→ Vorliegender Textauszug:
%%

Sozialrecht

Rentenhöhe – Einstufungsvoraussetzungen für Techniker in Qualifikationsgruppe

Aktenzeichen  L 19 R 464/16

Datum:
9.5.2018
Rechtsgebiet:
Fundstelle:
BeckRS – 2018, 9146
Gerichtsart:
LSG
Gerichtsort:
München
Rechtsweg:
Sozialgerichtsbarkeit
Normen:
SGB VI § 64, § 236b Abs. 1, Abs. 2 S. 1
FRG § 4, § 20, § 22

 

Leitsatz

Zu den Voraussetzungen der Einstufung eines Technikers in die Qualifikationsgruppen der Anlage 13 zum SGB VI. (Rn. 33 – 40)
Für die Art und Qualität der ausgeübten Tätigkeit genügt nach § 4 Abs. 1 FRG die Glaubhaftmachung. Dabei ist es jedoch erforderlich, dass die Ausbildung und die ausgeübte Tätigkeit vollumfänglich die Erfordernisse der höheren Qualifikationsgruppe erfüllen.  (Rn. 34) (redaktioneller Leitsatz)

%%

→ Ziel der Aufgabe: Setze den obigen Text zur Einstufung von Technikern in die Qualifikationsgruppen im Anschluss an seinen letzten Satz fort.

→ Datenauszug:

%%

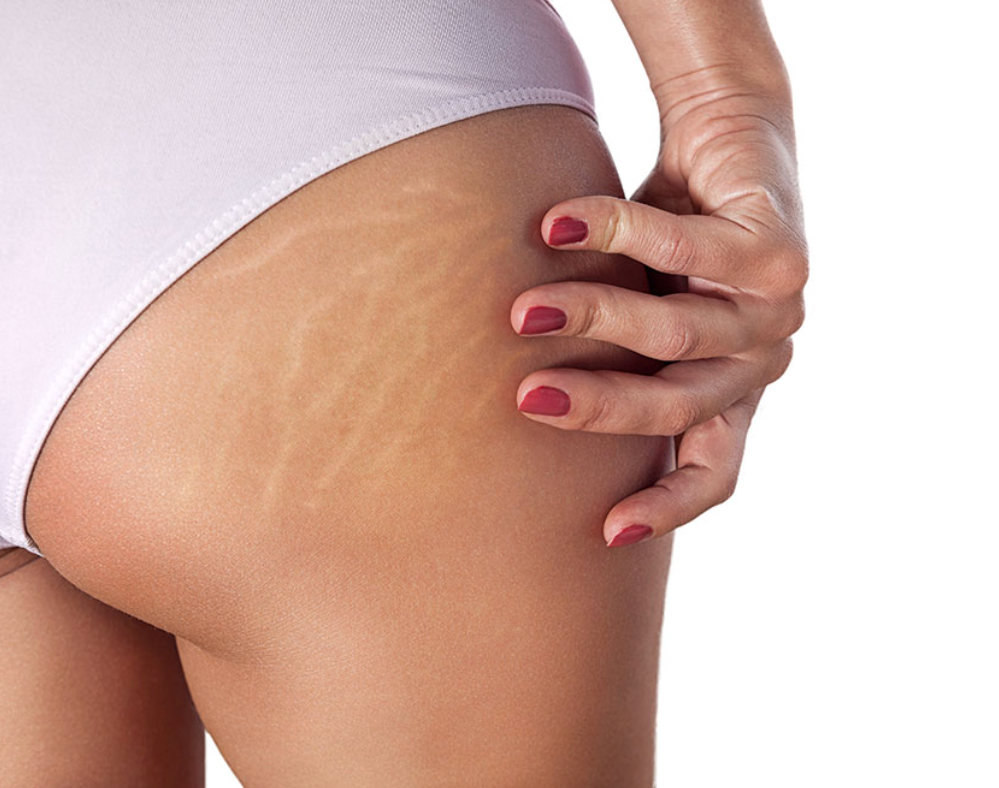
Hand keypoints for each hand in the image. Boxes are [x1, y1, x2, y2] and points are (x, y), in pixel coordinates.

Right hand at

%%

→ Ergebnis:
Verfahrensgang

S 16 R 955/15 2016-04-05 Urt SGNUERNBERG SG Nürnberg

Tenor

I. Die Berufung des Klägers gegen das Urteil des Sozialgerichts Nürnberg vom 05.04.2016 wird zurückgewiesen.
II. Außergerichtliche Kosten sind nicht zu erstatten.
III. Die Revision wird nicht zugelassen.

Gründe

Die form- und fristgerecht eingelegte Berufung (§§ 143, 144, 151 SGG) ist zulässig, aber nicht begründet. Der Kläger hat keinen Anspruch auf eine höhere Altersrente.
Unstrittig hat der Kläger ab 01.07.2015 die Voraussetzungen für die Gewährung einer Altersrente für besonders langjährige Versicherte nach § 236b Abs. 1 iVm Abs. 2 Satz 1 SGB VI erfüllt.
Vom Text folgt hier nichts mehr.